Ia mengatakan, “Taiwan memiliki pemerintahan yang menerapkan kebijakan bagi penduduk asli, sedangkan kemampuan lokal Filipina kebanyakan terkonsentrasi di universitas.” Mungkin karena besarnya ragam kelompok etnis lokal Filipina sehingga tidak memungkinkan untuk mengembangkan kurikulum tiap-tiap kelompok etnis, tetapi dengan memanfaatkan universitas lokal dalam mengembangkan bahan ajar menjadi modul dan metode pengajaran, mengundang orang-orang dari masing-masing kelompok etnis untuk belajar. Metode ini menunjukkan vitalitas pengembangan otonom di universitas dan keragaman saluran pelatihan pengajar, Pilin Yapu melihatnya sebagai keunggulan yang dapat dijadikan referensi dalam pembinaan guru di Taiwan.
Sedangkan di Taiwan, di mana Undang-Undang Pendidikan bagi Penduduk Asli diberlakukan, setiap suku dapat mengembangkan kurikulum khusus bagi suku mereka sendiri. Sebagai contohnya suku atayal, Pilin Yapu melalui konsultasi mengenai nilai inti pendidikan budaya suku Atayal dengan para sesepuh, dan menyimpulkan “Atayal na balay Kinya lyutu na Atayan” (menjadi manusia sejati, memiliki jiwa seorang Atayal), dengan berpusat pada ajaran leluhur suku Atayal GAGA, terbagi menjadi 7 arahan besar, 26 tema, 338 unit, dengan total 2.560 bab. Pengalaman seperti ini dibawanya ke Filipina untuk dibagikan membuat penduduk lokal setempat takjub.
Menilik dari konten bahan ajar, kepala sekolah menunjukkan, bahan ajar lokal Ifugao berfokus pada pewarisan budaya dan pewarisan keterampilan, sedangan konten pelajaran Taiwan lebih bersifat menyeluruh, mulai dari semangat suku Atayal, kosmologi, filsafat, ritual musiman hingga ke sejarah komunitas, organisasi sosial, lagu rakyat, sejarah migrasi dan lainnya, “Kami lebih komprehensif.”

Pilin Yupa (kiri) diundang ke Ifugao, Filipina untuk berbagi pengalaman pendidikan penduduk asli Taiwan. (Foto: Daya Dakasi)

Pilin Yapu menyampaikan, jalur pendidikan etnis lokal Ifugao lebih bergantung pada para aktifivis, khususnya kemampuan universitas setempat. (Foto: Pilin Yapu)

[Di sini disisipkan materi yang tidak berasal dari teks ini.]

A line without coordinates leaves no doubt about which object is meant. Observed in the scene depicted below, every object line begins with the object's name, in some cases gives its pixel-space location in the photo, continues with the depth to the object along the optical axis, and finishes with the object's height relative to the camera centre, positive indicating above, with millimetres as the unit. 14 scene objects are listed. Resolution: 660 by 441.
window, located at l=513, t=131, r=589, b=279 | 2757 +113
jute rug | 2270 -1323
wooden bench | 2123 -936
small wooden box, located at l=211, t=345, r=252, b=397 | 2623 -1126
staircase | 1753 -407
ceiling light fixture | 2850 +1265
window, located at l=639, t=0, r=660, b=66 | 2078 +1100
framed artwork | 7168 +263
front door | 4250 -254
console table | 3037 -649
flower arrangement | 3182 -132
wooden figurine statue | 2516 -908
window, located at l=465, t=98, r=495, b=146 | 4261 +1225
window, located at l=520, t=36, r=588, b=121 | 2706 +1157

Lokal Adalah Jalan Menuju Global
Di era ketika pentingnya pengetahuan penduduk asli dibicarakan di seluruh dunia, penduduk asli Taiwan dan Filipina menghadapi permasalahan, bagaimana budaya tradisional beradaptasi dalam masyarakat modern, “Lokal adalah jalan untuk menuju global, melalui berbagi pengalaman, saling memberikan dukungan antara penduduk asli dalam menghadapi berbagai tantangan.” Daya Dakasi mengungkapkan kalimat yang menyoroti inti dari pertukaran masyarakat adat Taiwan dan Filipina.